*** Opening PROVIDED RECORDS ***

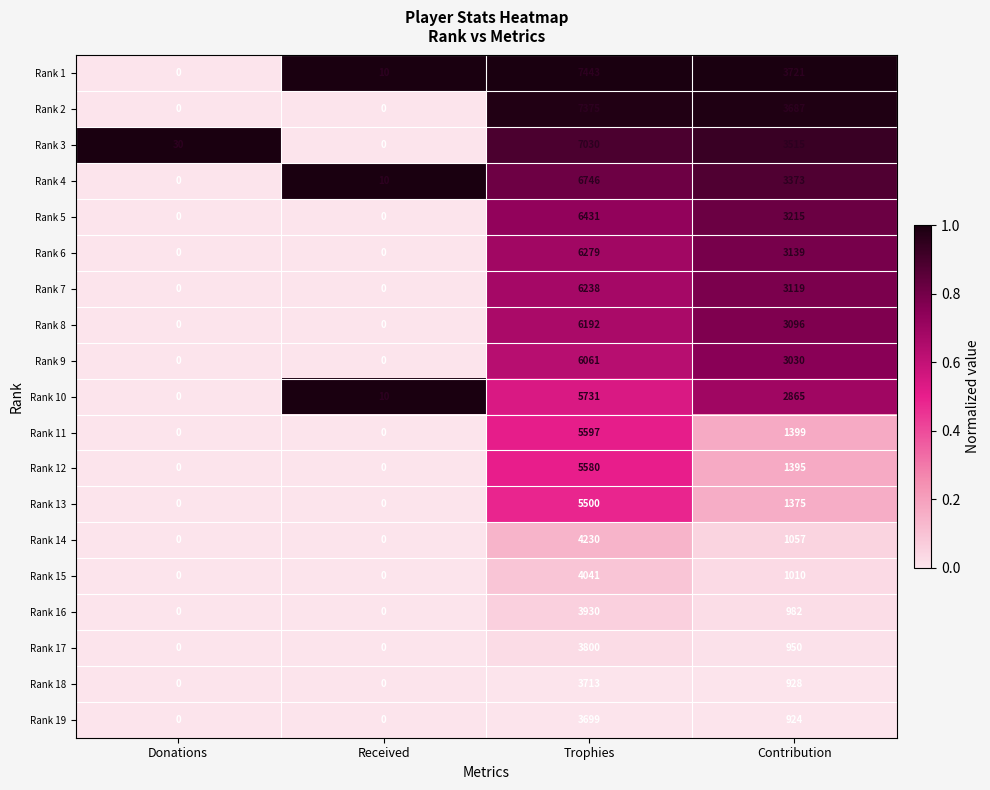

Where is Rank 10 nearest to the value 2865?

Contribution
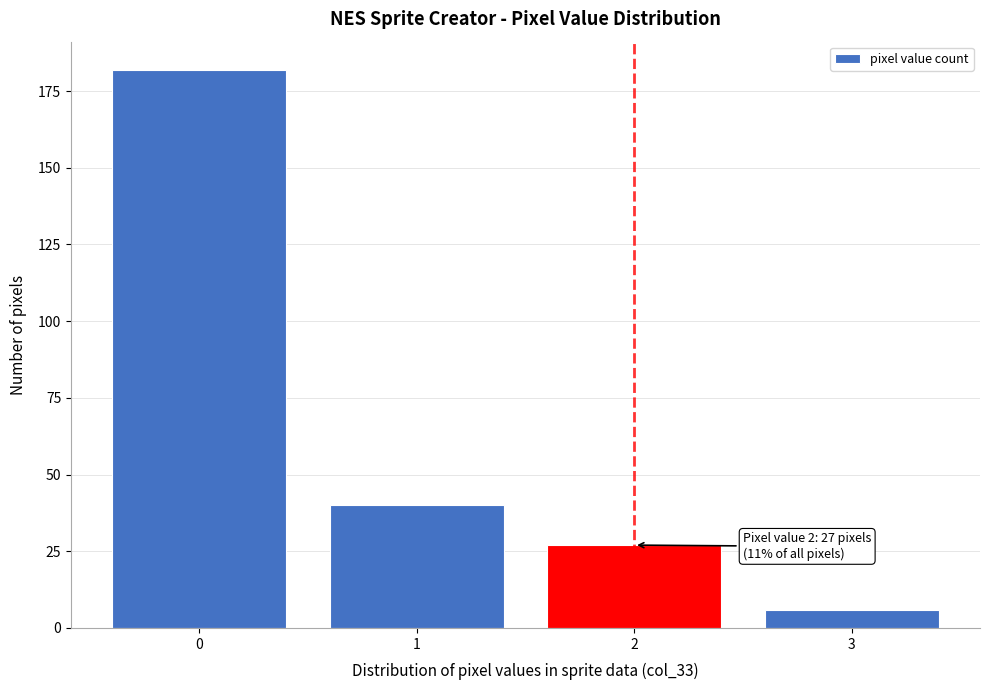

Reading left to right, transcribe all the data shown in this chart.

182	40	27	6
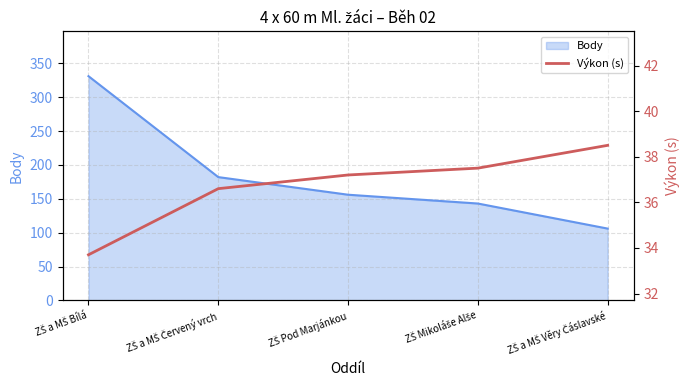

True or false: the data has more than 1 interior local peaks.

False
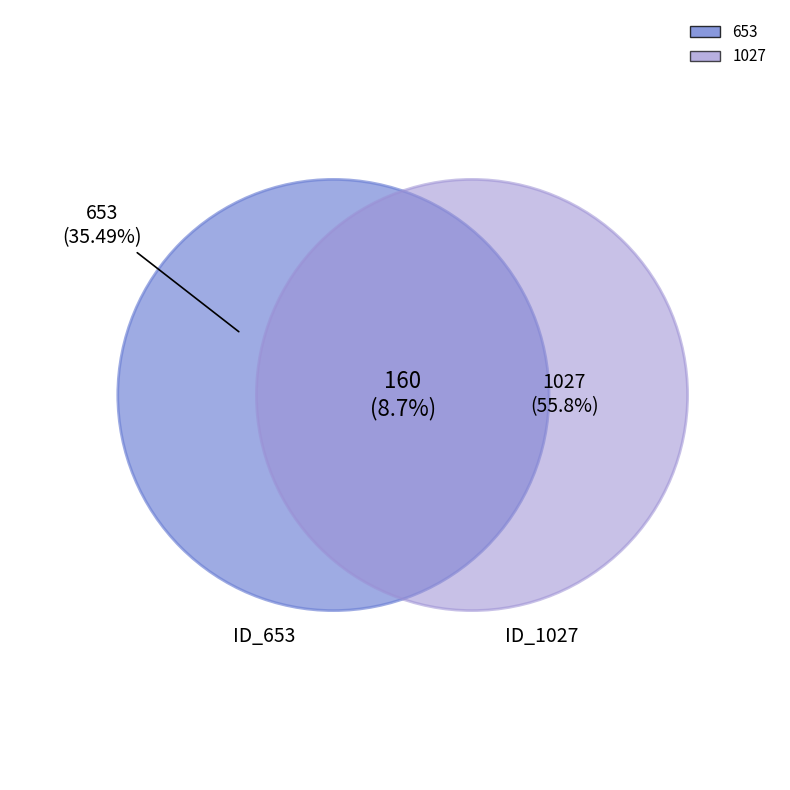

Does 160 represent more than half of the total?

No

*** Closing PROVIDED RECORDS ***

▸ INSTRUCTIONS TO FOLLOW: Could you rework everything from the line containing "Contribution" down to the last of the items above into a numbered list, skipping blank lines and leaving out the pictures?

▸ SOLUTION TO THIS TASK:
1. Contribution
2. Reading left to right, transcribe all the data shown in this chart.
3. 182	40	27	6
4. True or false: the data has more than 1 interior local peaks.
5. False
6. Does 160 represent more than half of the total?
7. No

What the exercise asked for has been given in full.